The sky was widening above her. Rocks were falling. Ice was falling. The earth was surrendering and she was going to be buried.
Are they trying to dig me out?
“Riley! Is that you?” She screamed, and her blood was pounding in her arm. “Lower a rope, I think I could hold on.”
More rock flew away. She watched stones the size of her body hurling across the sky through the narrow gap.
I don’t think Anvil could move that boulder.
Lissie let go of the chaos and fell back into her heart. Slow.
The wall vanished. The opening widened.
She stared in horror at the scale and scope of the digging. It was like watching the mountain be undone. Every moment another crash, more sky. More dirt and rock to fall on her.
Her face was covered in snow, ice and dirt. She brushed it away and refused to close her eyes.
What found me?
Thirty feet above her, then twenty. The rock face was tearing like paper, and she saw something blue. Flashes at first, and then clearly bare arms. Blue. Not lit from within but blue tinged skin in the fading morning light.
A flash of a face, too far to make out the details. It’s him. She knew in her heart it was the man who waved at her from the bones. From the tea leaves. From my dreams?
The sky continued to widen. The distance had shrunk to where she could see him in full. He was standing in the wound he had scarred into the earth. She watched as he plunged his fists into the rock beneath his feet, then bent and threw the shattered stone above him like it was a pile of leaves.
He looked at her from above, and she reached out her hand, but he did not take it.
“Thank you,” she said.
He did not reply. He slipped down now directly above her, and she watched the muscles on his bare back bulge as he braced his legs against the crevasse wall. The mountain moved, and her arm came free.
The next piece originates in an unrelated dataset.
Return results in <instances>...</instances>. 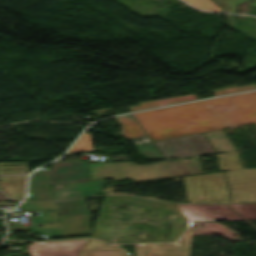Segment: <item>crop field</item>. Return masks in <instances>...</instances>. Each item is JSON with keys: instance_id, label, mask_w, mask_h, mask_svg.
Here are the masks:
<instances>
[{"instance_id": "obj_18", "label": "crop field", "mask_w": 256, "mask_h": 256, "mask_svg": "<svg viewBox=\"0 0 256 256\" xmlns=\"http://www.w3.org/2000/svg\"><path fill=\"white\" fill-rule=\"evenodd\" d=\"M227 17H228V25L229 26H235L232 15L227 14Z\"/></svg>"}, {"instance_id": "obj_19", "label": "crop field", "mask_w": 256, "mask_h": 256, "mask_svg": "<svg viewBox=\"0 0 256 256\" xmlns=\"http://www.w3.org/2000/svg\"><path fill=\"white\" fill-rule=\"evenodd\" d=\"M58 188H63V186L62 185L53 186V189H58ZM76 197H80V196H76ZM76 197H67V198H76ZM57 199H66V198H57ZM57 199H54V200H57Z\"/></svg>"}, {"instance_id": "obj_3", "label": "crop field", "mask_w": 256, "mask_h": 256, "mask_svg": "<svg viewBox=\"0 0 256 256\" xmlns=\"http://www.w3.org/2000/svg\"><path fill=\"white\" fill-rule=\"evenodd\" d=\"M91 180L86 161L54 162L49 177V184L58 185Z\"/></svg>"}, {"instance_id": "obj_6", "label": "crop field", "mask_w": 256, "mask_h": 256, "mask_svg": "<svg viewBox=\"0 0 256 256\" xmlns=\"http://www.w3.org/2000/svg\"><path fill=\"white\" fill-rule=\"evenodd\" d=\"M170 177L202 173L199 157L166 161Z\"/></svg>"}, {"instance_id": "obj_10", "label": "crop field", "mask_w": 256, "mask_h": 256, "mask_svg": "<svg viewBox=\"0 0 256 256\" xmlns=\"http://www.w3.org/2000/svg\"><path fill=\"white\" fill-rule=\"evenodd\" d=\"M245 220H256V204H227Z\"/></svg>"}, {"instance_id": "obj_14", "label": "crop field", "mask_w": 256, "mask_h": 256, "mask_svg": "<svg viewBox=\"0 0 256 256\" xmlns=\"http://www.w3.org/2000/svg\"><path fill=\"white\" fill-rule=\"evenodd\" d=\"M184 1L187 2V3L190 2L191 5L199 8V9H202V10L215 11V12H221L222 11L219 7H217L210 0H184Z\"/></svg>"}, {"instance_id": "obj_17", "label": "crop field", "mask_w": 256, "mask_h": 256, "mask_svg": "<svg viewBox=\"0 0 256 256\" xmlns=\"http://www.w3.org/2000/svg\"><path fill=\"white\" fill-rule=\"evenodd\" d=\"M254 89H256V85L244 86V87H238V88H232V89H226V90H219V91H212V92H213L214 96H219V95H223V94L248 91V90H254Z\"/></svg>"}, {"instance_id": "obj_2", "label": "crop field", "mask_w": 256, "mask_h": 256, "mask_svg": "<svg viewBox=\"0 0 256 256\" xmlns=\"http://www.w3.org/2000/svg\"><path fill=\"white\" fill-rule=\"evenodd\" d=\"M164 157L214 153L203 134L154 142Z\"/></svg>"}, {"instance_id": "obj_1", "label": "crop field", "mask_w": 256, "mask_h": 256, "mask_svg": "<svg viewBox=\"0 0 256 256\" xmlns=\"http://www.w3.org/2000/svg\"><path fill=\"white\" fill-rule=\"evenodd\" d=\"M235 103L240 111L214 113L204 104ZM151 140L256 123V92L134 113Z\"/></svg>"}, {"instance_id": "obj_8", "label": "crop field", "mask_w": 256, "mask_h": 256, "mask_svg": "<svg viewBox=\"0 0 256 256\" xmlns=\"http://www.w3.org/2000/svg\"><path fill=\"white\" fill-rule=\"evenodd\" d=\"M83 199L55 202L60 216L87 214L84 208ZM22 203L18 208H22ZM71 208V210H69Z\"/></svg>"}, {"instance_id": "obj_4", "label": "crop field", "mask_w": 256, "mask_h": 256, "mask_svg": "<svg viewBox=\"0 0 256 256\" xmlns=\"http://www.w3.org/2000/svg\"><path fill=\"white\" fill-rule=\"evenodd\" d=\"M194 220H244L226 204H190L182 205Z\"/></svg>"}, {"instance_id": "obj_7", "label": "crop field", "mask_w": 256, "mask_h": 256, "mask_svg": "<svg viewBox=\"0 0 256 256\" xmlns=\"http://www.w3.org/2000/svg\"><path fill=\"white\" fill-rule=\"evenodd\" d=\"M216 152L234 151L236 148L224 130L205 133Z\"/></svg>"}, {"instance_id": "obj_16", "label": "crop field", "mask_w": 256, "mask_h": 256, "mask_svg": "<svg viewBox=\"0 0 256 256\" xmlns=\"http://www.w3.org/2000/svg\"><path fill=\"white\" fill-rule=\"evenodd\" d=\"M212 1H214L218 6H220L225 12H233L234 13L237 3L241 2V1H246V0H212ZM249 4L254 6V5H256V2L253 4H251V3H249Z\"/></svg>"}, {"instance_id": "obj_13", "label": "crop field", "mask_w": 256, "mask_h": 256, "mask_svg": "<svg viewBox=\"0 0 256 256\" xmlns=\"http://www.w3.org/2000/svg\"><path fill=\"white\" fill-rule=\"evenodd\" d=\"M138 151L146 158H162L163 156L157 152L155 146L150 143H142L135 145Z\"/></svg>"}, {"instance_id": "obj_11", "label": "crop field", "mask_w": 256, "mask_h": 256, "mask_svg": "<svg viewBox=\"0 0 256 256\" xmlns=\"http://www.w3.org/2000/svg\"><path fill=\"white\" fill-rule=\"evenodd\" d=\"M93 150L88 130L82 135L78 142L71 148L67 154L85 152ZM66 154V155H67Z\"/></svg>"}, {"instance_id": "obj_5", "label": "crop field", "mask_w": 256, "mask_h": 256, "mask_svg": "<svg viewBox=\"0 0 256 256\" xmlns=\"http://www.w3.org/2000/svg\"><path fill=\"white\" fill-rule=\"evenodd\" d=\"M50 169H38L30 175L28 195L25 201L52 200L48 177Z\"/></svg>"}, {"instance_id": "obj_12", "label": "crop field", "mask_w": 256, "mask_h": 256, "mask_svg": "<svg viewBox=\"0 0 256 256\" xmlns=\"http://www.w3.org/2000/svg\"><path fill=\"white\" fill-rule=\"evenodd\" d=\"M78 256H131L127 251L81 250Z\"/></svg>"}, {"instance_id": "obj_20", "label": "crop field", "mask_w": 256, "mask_h": 256, "mask_svg": "<svg viewBox=\"0 0 256 256\" xmlns=\"http://www.w3.org/2000/svg\"><path fill=\"white\" fill-rule=\"evenodd\" d=\"M7 200L4 194L0 193V201Z\"/></svg>"}, {"instance_id": "obj_15", "label": "crop field", "mask_w": 256, "mask_h": 256, "mask_svg": "<svg viewBox=\"0 0 256 256\" xmlns=\"http://www.w3.org/2000/svg\"><path fill=\"white\" fill-rule=\"evenodd\" d=\"M121 132L126 138H133L145 135L140 127L137 125V123L123 125Z\"/></svg>"}, {"instance_id": "obj_9", "label": "crop field", "mask_w": 256, "mask_h": 256, "mask_svg": "<svg viewBox=\"0 0 256 256\" xmlns=\"http://www.w3.org/2000/svg\"><path fill=\"white\" fill-rule=\"evenodd\" d=\"M195 95H186V96H180L177 98H171V99H165V100H159V101H152V102H144L140 103V106H135V107H129L130 111H138L142 109H147V108H152L156 106H161V105H166V104H172V103H177V102H183V101H188V100H194Z\"/></svg>"}]
</instances>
Freed, she stretched her good arm out to him.
He shook his head.
Well. She thought, and pulled herself up with her right arm. She braced with her legs, and climbed up the slope he had created for her. She could see her left arm now.
It could have been worse.
The fragment of white that peeked through her flesh was small. It was caked with blood, but she told her blood to stay. She raised the injury above her head, and began up the slope after the blue man.
“Can you carry me? Or let me lean on you, I’m injured.” She called up after him.
He was well past the edge. “It’s not far.” He called back. His voice was soft, like the sound of snow falling from a tree.
She forced one foot in front of the other. Her legs were stiff, but they seemed willing to cooperate and happy to be able to move again. Step, step, step. How far is not far to a man like this?